Please rewrite the lines below, changing "Ireland" to "Republic of Ireland" wherever it occurs and keeping everything else the same. Leave the pictures out of your answer.

*** INFORMATION SUPPLIED ***

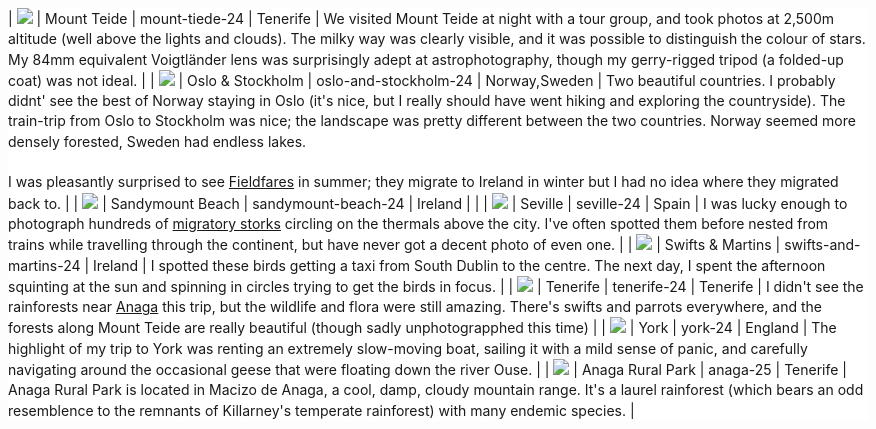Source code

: | ![](https://photos-cdn.rgrannell.xyz/6d5af18fee.webp) | Mount Teide                               | mount-tiede-24              | Tenerife                 | We visited Mount Teide at night with a tour group, and took photos at 2,500m altitude (well above the lights and clouds). The milky way was clearly visible, and it was possible to distinguish the colour of stars. My 84mm equivalent Voigtländer lens was surprisingly adept at astrophotography, though my gerry-rigged tripod (a folded-up coat) was not ideal.                                                                                                                                                                |
| ![](https://photos-cdn.rgrannell.xyz/75d5f6370c.webp) | Oslo & Stockholm                          | oslo-and-stockholm-24       | Norway,Sweden            | Two beautiful countries. I probably didnt' see the best of Norway staying in Oslo (it's nice, but I really should have went hiking and exploring the countryside). The train-trip from Oslo to Stockholm was nice; the landscape was pretty different between the two countries. Norway seemed more densely forested, Sweden had endless lakes.<br /><br />I was pleasantly surprised to see [Fieldfares](/#/thing/bird:turdus-pilaris) in summer; they migrate to Ireland in winter but I had no idea where they migrated back to. |
| ![](https://photos-cdn.rgrannell.xyz/fc444a22ec.webp) | Sandymount Beach                          | sandymount-beach-24         | Ireland                  |                                                                                                                                                                                                                                                                                                                                                                                                                                                                                                                                     |
| ![](https://photos-cdn.rgrannell.xyz/90d949223d.webp) | Seville                                   | seville-24                  | Spain                    | I was lucky enough to photograph hundreds of [migratory storks](/#/thing/bird:ciconia-ciconia) circling on the thermals above the city. I've often spotted them before nested from trains while travelling through the continent, but have never got a decent photo of even one.                                                                                                                                                                                                                                                    |
| ![](https://photos-cdn.rgrannell.xyz/22aadba574.webp) | Swifts & Martins                          | swifts-and-martins-24       | Ireland                  | I spotted these birds getting a taxi from South Dublin to the centre. The next day, I spent the afternoon squinting at the sun and spinning in circles trying to get the birds in focus.                                                                                                                                                                                                                                                                                                                                            |
| ![](https://photos-cdn.rgrannell.xyz/4dd7586211.webp) | Tenerife                                  | tenerife-24                 | Tenerife                 | I didn't see the rainforests near [Anaga](/#/thing/geoname:2521768) this trip, but the wildlife and flora were still amazing. There's swifts and parrots everywhere, and the forests along Mount Teide are really beautiful (though sadly unphotograpphed this time)                                                                                                                                                                                                                                                                |
| ![](https://photos-cdn.rgrannell.xyz/56954c5d19.webp) | York                                      | york-24                     | England                  | The highlight of my trip to York was renting an extremely slow-moving boat, sailing it with a mild sense of panic, and carefully navigating around the occasional geese that were floating down the river Ouse.                                                                                                                                                                                                                                                                                                                     |
| ![](https://photos-cdn.rgrannell.xyz/3dd12452d2.webp) | Anaga Rural Park                          | anaga-25                    | Tenerife                 | Anaga Rural Park is located in Macizo de Anaga, a cool, damp, cloudy mountain range. It's a laurel rainforest (which bears an odd resemblence to the remnants of Killarney's temperate rainforest) with many endemic species.                                                                                                                                                                                                                                                                                                       |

*** End of INFORMATION SUPPLIED ***

== TASK OUTPUT ==
Source code

: | ![](https://photos-cdn.rgrannell.xyz/6d5af18fee.webp) | Mount Teide                               | mount-tiede-24              | Tenerife                 | We visited Mount Teide at night with a tour group, and took photos at 2,500m altitude (well above the lights and clouds). The milky way was clearly visible, and it was possible to distinguish the colour of stars. My 84mm equivalent Voigtländer lens was surprisingly adept at astrophotography, though my gerry-rigged tripod (a folded-up coat) was not ideal.                                                                                                                                                                |
| ![](https://photos-cdn.rgrannell.xyz/75d5f6370c.webp) | Oslo & Stockholm                          | oslo-and-stockholm-24       | Norway,Sweden            | Two beautiful countries. I probably didnt' see the best of Norway staying in Oslo (it's nice, but I really should have went hiking and exploring the countryside). The train-trip from Oslo to Stockholm was nice; the landscape was pretty different between the two countries. Norway seemed more densely forested, Sweden had endless lakes.<br /><br />I was pleasantly surprised to see [Fieldfares](/#/thing/bird:turdus-pilaris) in summer; they migrate to Republic of Ireland in winter but I had no idea where they migrated back to. |
| ![](https://photos-cdn.rgrannell.xyz/fc444a22ec.webp) | Sandymount Beach                          | sandymount-beach-24         | Republic of Ireland                  |                                                                                                                                                                                                                                                                                                                                                                                                                                                                                                                                     |
| ![](https://photos-cdn.rgrannell.xyz/90d949223d.webp) | Seville                                   | seville-24                  | Spain                    | I was lucky enough to photograph hundreds of [migratory storks](/#/thing/bird:ciconia-ciconia) circling on the thermals above the city. I've often spotted them before nested from trains while travelling through the continent, but have never got a decent photo of even one.                                                                                                                                                                                                                                                    |
| ![](https://photos-cdn.rgrannell.xyz/22aadba574.webp) | Swifts & Martins                          | swifts-and-martins-24       | Republic of Ireland                  | I spotted these birds getting a taxi from South Dublin to the centre. The next day, I spent the afternoon squinting at the sun and spinning in circles trying to get the birds in focus.                                                                                                                                                                                                                                                                                                                                            |
| ![](https://photos-cdn.rgrannell.xyz/4dd7586211.webp) | Tenerife                                  | tenerife-24                 | Tenerife                 | I didn't see the rainforests near [Anaga](/#/thing/geoname:2521768) this trip, but the wildlife and flora were still amazing. There's swifts and parrots everywhere, and the forests along Mount Teide are really beautiful (though sadly unphotograpphed this time)                                                                                                                                                                                                                                                                |
| ![](https://photos-cdn.rgrannell.xyz/56954c5d19.webp) | York                                      | york-24                     | England                  | The highlight of my trip to York was renting an extremely slow-moving boat, sailing it with a mild sense of panic, and carefully navigating around the occasional geese that were floating down the river Ouse.                                                                                                                                                                                                                                                                                                                     |
| ![](https://photos-cdn.rgrannell.xyz/3dd12452d2.webp) | Anaga Rural Park                          | anaga-25                    | Tenerife                 | Anaga Rural Park is located in Macizo de Anaga, a cool, damp, cloudy mountain range. It's a laurel rainforest (which bears an odd resemblence to the remnants of Killarney's temperate rainforest) with many endemic species.                                                                                                                                                                                                                                                                                                       |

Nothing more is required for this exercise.